The task: Only these lines of the data below are wanted: the one with "neck: (553, 513)", the one with "left hip: (803, 558)", and any lines between them, each repeated exactly.

*** Records ***

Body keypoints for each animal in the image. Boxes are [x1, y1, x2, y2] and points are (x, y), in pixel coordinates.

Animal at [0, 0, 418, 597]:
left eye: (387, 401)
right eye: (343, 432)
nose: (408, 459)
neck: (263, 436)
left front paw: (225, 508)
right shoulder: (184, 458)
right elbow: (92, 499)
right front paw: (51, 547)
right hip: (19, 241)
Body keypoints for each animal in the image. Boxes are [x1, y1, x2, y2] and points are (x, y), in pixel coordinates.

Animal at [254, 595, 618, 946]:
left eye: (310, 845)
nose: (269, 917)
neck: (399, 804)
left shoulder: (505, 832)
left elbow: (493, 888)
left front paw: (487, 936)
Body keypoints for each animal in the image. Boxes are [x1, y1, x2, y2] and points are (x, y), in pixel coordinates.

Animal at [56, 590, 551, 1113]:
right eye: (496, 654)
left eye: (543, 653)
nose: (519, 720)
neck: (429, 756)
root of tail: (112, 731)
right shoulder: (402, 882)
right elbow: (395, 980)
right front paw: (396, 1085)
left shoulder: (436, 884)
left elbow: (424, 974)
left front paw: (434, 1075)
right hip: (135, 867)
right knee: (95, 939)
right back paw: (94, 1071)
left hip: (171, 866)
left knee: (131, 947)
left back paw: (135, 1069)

***
*** Records ***

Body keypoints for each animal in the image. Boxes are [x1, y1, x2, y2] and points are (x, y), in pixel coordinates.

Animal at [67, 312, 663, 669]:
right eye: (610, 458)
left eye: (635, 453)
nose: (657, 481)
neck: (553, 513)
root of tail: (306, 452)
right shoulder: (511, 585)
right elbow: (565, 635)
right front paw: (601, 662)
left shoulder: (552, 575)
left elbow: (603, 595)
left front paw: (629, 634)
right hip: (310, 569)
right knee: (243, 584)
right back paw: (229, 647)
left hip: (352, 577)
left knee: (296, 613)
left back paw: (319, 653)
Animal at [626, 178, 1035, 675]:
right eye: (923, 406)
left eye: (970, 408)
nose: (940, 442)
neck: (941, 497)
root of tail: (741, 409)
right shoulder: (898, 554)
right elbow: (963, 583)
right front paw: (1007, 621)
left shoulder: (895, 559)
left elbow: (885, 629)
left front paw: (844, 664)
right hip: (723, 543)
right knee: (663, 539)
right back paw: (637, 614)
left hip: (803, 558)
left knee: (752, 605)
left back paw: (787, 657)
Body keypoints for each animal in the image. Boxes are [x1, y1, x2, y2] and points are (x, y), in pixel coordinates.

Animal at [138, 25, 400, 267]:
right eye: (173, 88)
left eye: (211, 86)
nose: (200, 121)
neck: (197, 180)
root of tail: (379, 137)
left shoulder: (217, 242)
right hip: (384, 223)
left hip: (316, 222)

***

Problem solution:
neck: (553, 513)
root of tail: (306, 452)
right shoulder: (511, 585)
right elbow: (565, 635)
right front paw: (601, 662)
left shoulder: (552, 575)
left elbow: (603, 595)
left front paw: (629, 634)
right hip: (310, 569)
right knee: (243, 584)
right back paw: (229, 647)
left hip: (352, 577)
left knee: (296, 613)
left back paw: (319, 653)
Animal at [626, 178, 1035, 675]:
right eye: (923, 406)
left eye: (970, 408)
nose: (940, 442)
neck: (941, 497)
root of tail: (741, 409)
right shoulder: (898, 554)
right elbow: (963, 583)
right front paw: (1007, 621)
left shoulder: (895, 559)
left elbow: (885, 629)
left front paw: (844, 664)
right hip: (723, 543)
right knee: (663, 539)
right back paw: (637, 614)
left hip: (803, 558)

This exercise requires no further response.